The purpose of this project is to design and mass-produce kits for a floating tiny house that can sail. It combines high-tech modeling and fabrication and low-tech assembly that can be carried out DIY-style on a riverbank or a beach. This boat is a four-bedroom with a kitchen, a bathroom/sauna, a dining room and a living room. The deck is big enough to throw dance parties. It can be used as a river boat, a canal boat or even a beach house. It's rugged and stable enough to take out on the ocean.
Tuesday, December 6, 2016
The Final Sheeting Arrangement
Previously, I proposed a design for an automatic traveler system that would move sheet blocks back and forth to counteract the twist. I don’t know whether it would work, because I haven’t tested it, mainly because I don’t like it. It’s too complicated. But I didn’t know what else to do… until yesterday.
Yesterday I looked at some traditional Chinese Junk set-ups, which use twin sheets. There are two separate sheeting set-ups for port and starboard tacks. Having two sets of sheets solves a couple of problems. One is that there doesn’t have to be a gap between the leach of one sail and the luff of the next for the sheets to move through, and a sail can overhang the transom without requiring a boomkin for sheeting, because each sheet hangs to the side of the sail. The other is that with the Junk rig the force on the sail acts differently depending on the tack: on one tack, it pushes the battens against the mast; on the other, it pulls them away from the mast. Because of this, the optimal sheeting angles are different for each tack, but with a single sheet there is just one attachment point on deck.

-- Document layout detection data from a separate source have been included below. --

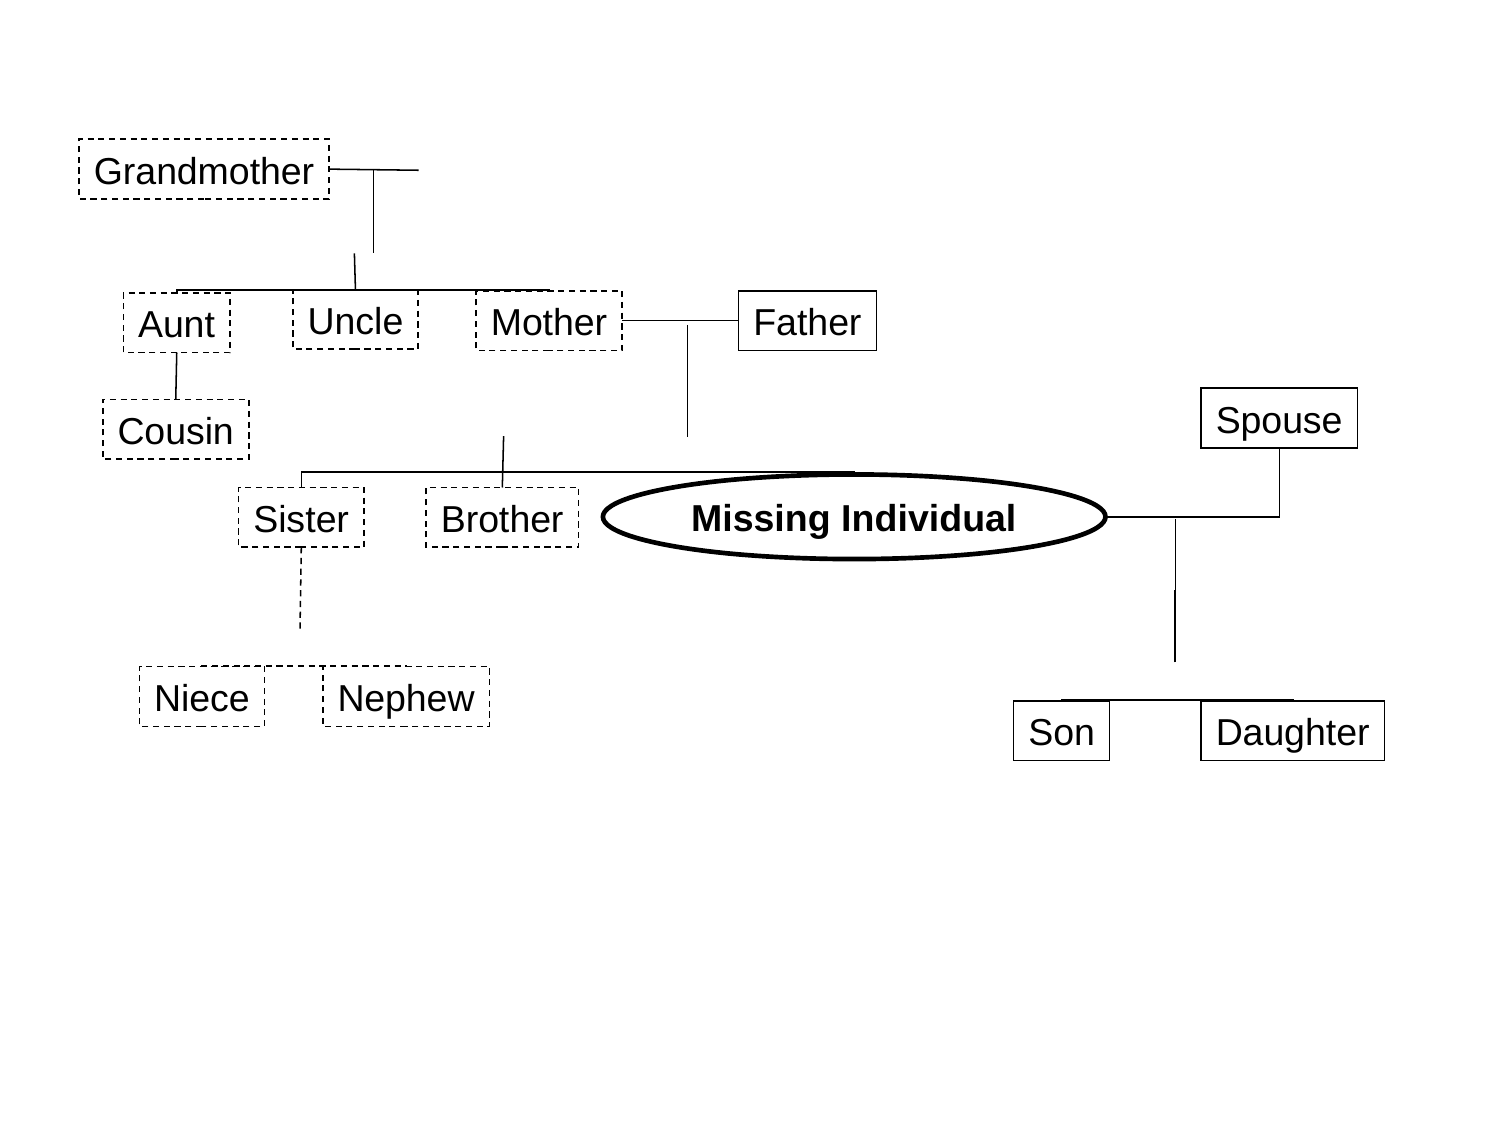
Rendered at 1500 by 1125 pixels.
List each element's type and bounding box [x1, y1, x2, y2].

text_box [77, 138, 1387, 763]
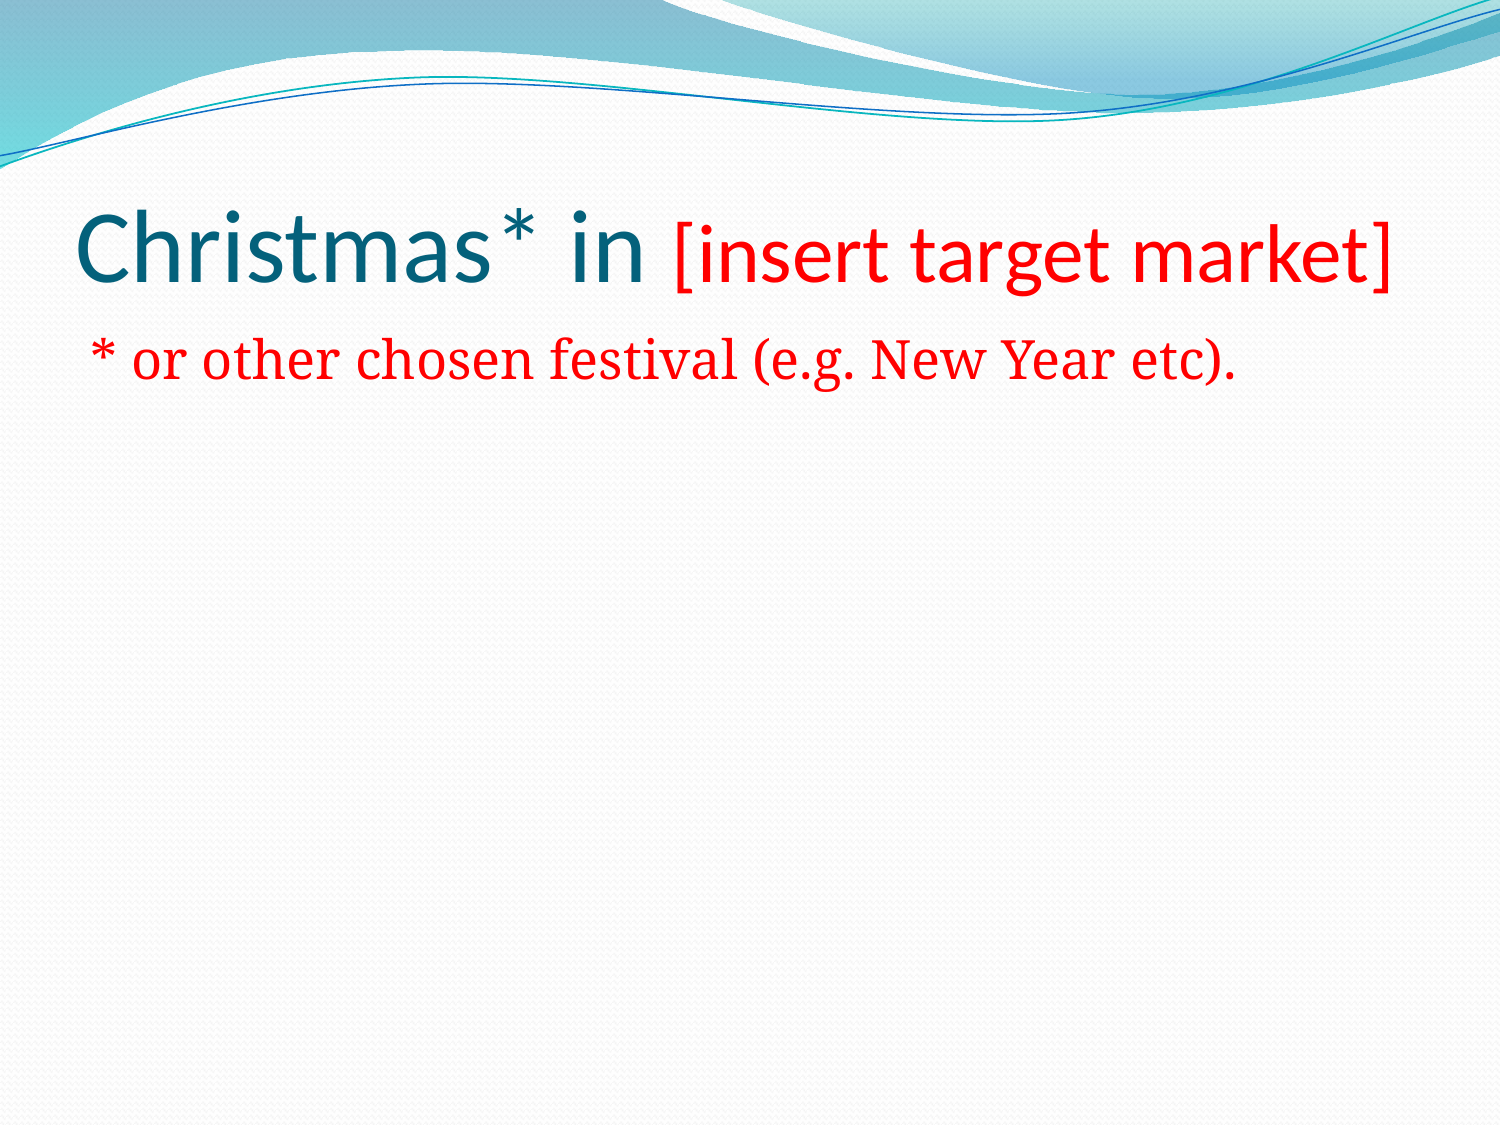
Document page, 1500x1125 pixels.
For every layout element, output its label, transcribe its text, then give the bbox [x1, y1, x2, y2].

list * or other chosen festival (e.g. New Year etc). [74, 317, 1426, 1038]
title Christmas* in [insert target market] [74, 115, 1426, 304]
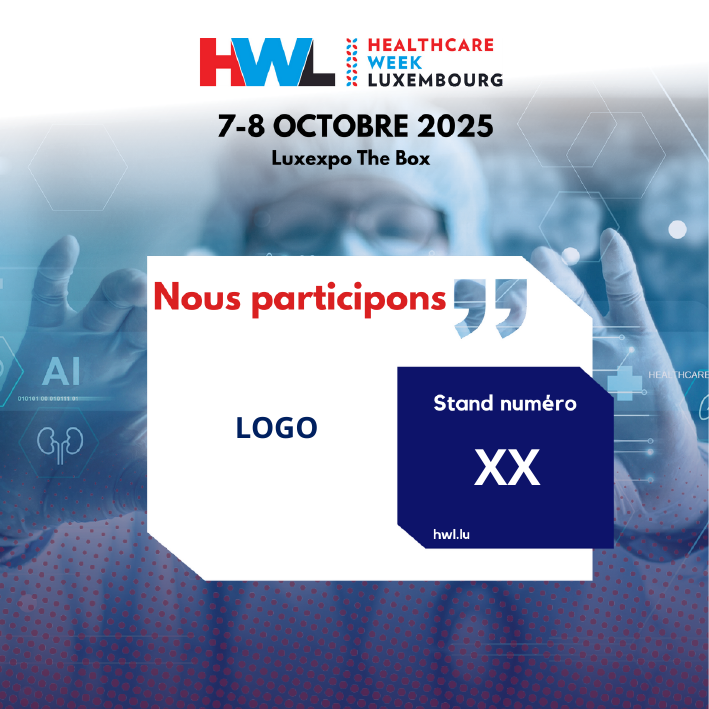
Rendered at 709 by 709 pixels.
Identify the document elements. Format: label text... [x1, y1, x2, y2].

text_box XX [431, 428, 583, 504]
text_box LOGO [175, 402, 378, 453]
picture [0, 0, 709, 709]
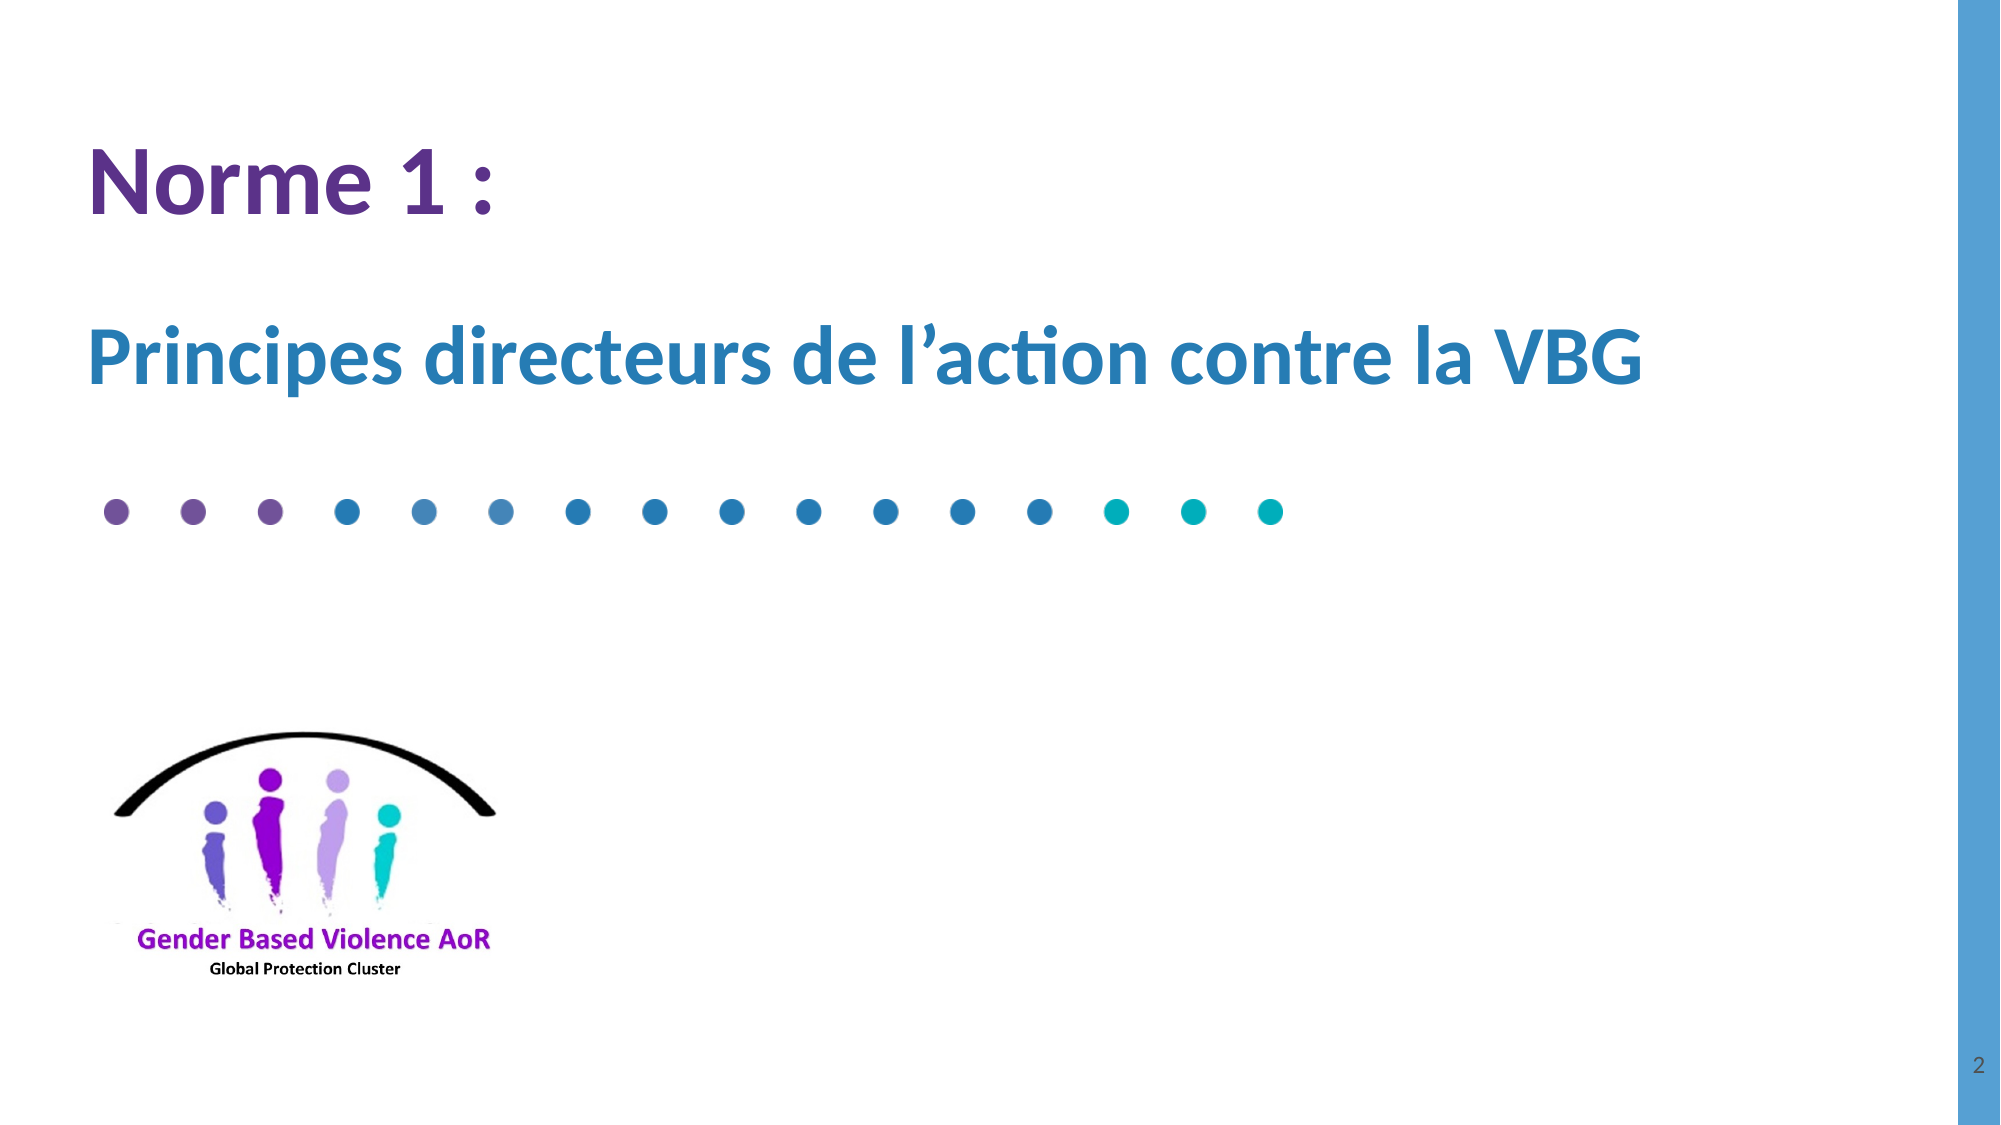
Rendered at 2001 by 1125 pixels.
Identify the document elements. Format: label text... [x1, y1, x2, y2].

picture [104, 727, 500, 983]
subtitle Principes directeurs de l’action contre la VBG [72, 304, 1716, 475]
picture [104, 499, 1283, 525]
title Norme 1 : [72, 96, 1198, 244]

Now, that alone isn’t too interesting, but it becomes very interesting when combined with QUIDNON’s super-wide deck arches. You see, the twist happens because the forces on the different sail panels are different but the sheetlets all go to blocks that are all the same spot, at the same angle to the sail. But the deck arches allow the sheet blocks to be spaced apart so as to counteract the twist.
I like this solution because of its simplicity. The trade-off is that the running rigging has gained two more lines, because now there are four sheets to manage instead of two. But then that’s not a big increase in percentage terms. Before splitting up the sheets into port and starboard there was the one sheet, two halyards (peak and throat), two topping lifts (fore and aft) and one downhaul. That’s 7 lines per sail. And now there are 8.
The twin sheets have a few additional advantages. They make it possible to backwind the sails, to slow down or even to sail backwards. This is sometimes useful; for example, for sailing into a slip at a marina. (Yes, Junk rigs make it possible to do things under sail that sloop and ketch sailors can only dream of.) It also makes it possible to heave-to in the traditional manner, by sheeting in the main, backwinding the foresail and lashing the tiller to leeward, rather than in the Junk manner—by simply letting go the sheets and playing with the rudder until the sails trail off to leeward at some comfortable angle. When becalmed in a swell they make it possible to tighten both port and starboard sheets so that the sails do not swing back and forth on the swell, snubbing at the sheets. Lastly, if a sheet parts (as they all do eventually) then it is still possible to sail—perfectly well on one tack, less well on the other.
There is just one question left to answer: Does this actually work? (I know, details, details...) Well, I rigged it up on the 1:12 model, and, lo and behold, it does! Here's the money shot: the mainsail sheeted in sets perfectly flat. This is about as good as it gets. This boat is going to sail to windward and short-tack like a dream!
Update 2016-12-16: In discussing this sheeting arrangement with Dave Zeiger (who generally approved of it) it turned out that there is one more problem to solve: when the sail is reefed, more force from the sheet gets concentrated on the boom and the battens that stack up at the bottom of the sail, causing a lot of twist. My proposed solution (to be tested) is to add a row of cam cleats to the front side of the deck arches. The drill is, prior to reefing, walk up to each deck arch, take the appropriate part of the sheet and jam it into a cam cleat, so that the rest of the sheet remains slack and imparts no force on the boom or the other battens stacked at the bottom.